## Problem details:
Taking the material as a whole, state how many of its lines contain "sportif". Write the number and nothing more.

## Exercise input:
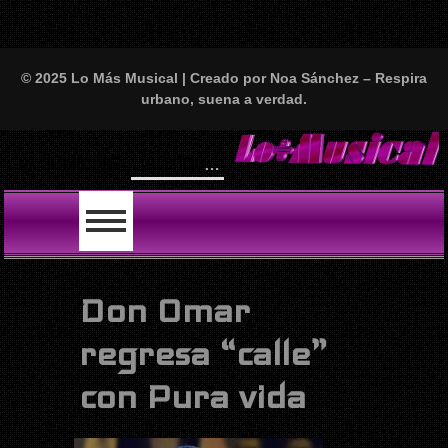
© 2025 Lo Más Musical | Creado por Noa Sánchez – Respira
urbano, suena a verdad.
Will Smit
LO ÚLTIMO
Don Omar
regresa “calle”
con Pura vida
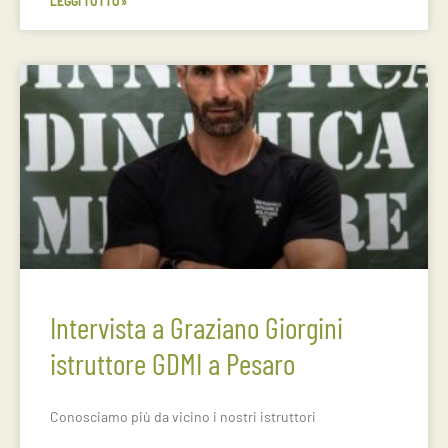
LEGGI TUTTO »
Intervista a Graziano Giorgini
istruttore GDMI a Pesaro
Conosciamo più da vicino i nostri istruttori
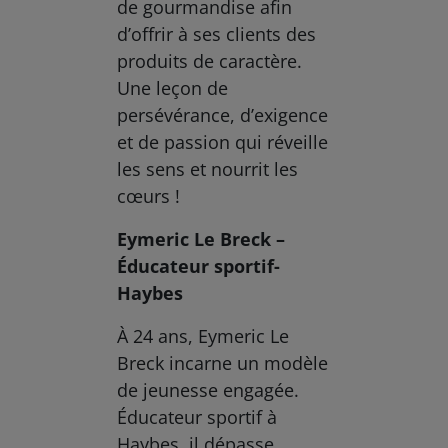
de gourmandise afin
d’offrir à ses clients des
produits de caractère.
Une leçon de
persévérance, d’exigence
et de passion qui réveille
les sens et nourrit les
cœurs !
Eymeric Le Breck –
Éducateur sportif-
Haybes
À 24 ans, Eymeric Le
Breck incarne un modèle
de jeunesse engagée.
Éducateur sportif à
Haybes, il dépasse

## Task answer:
2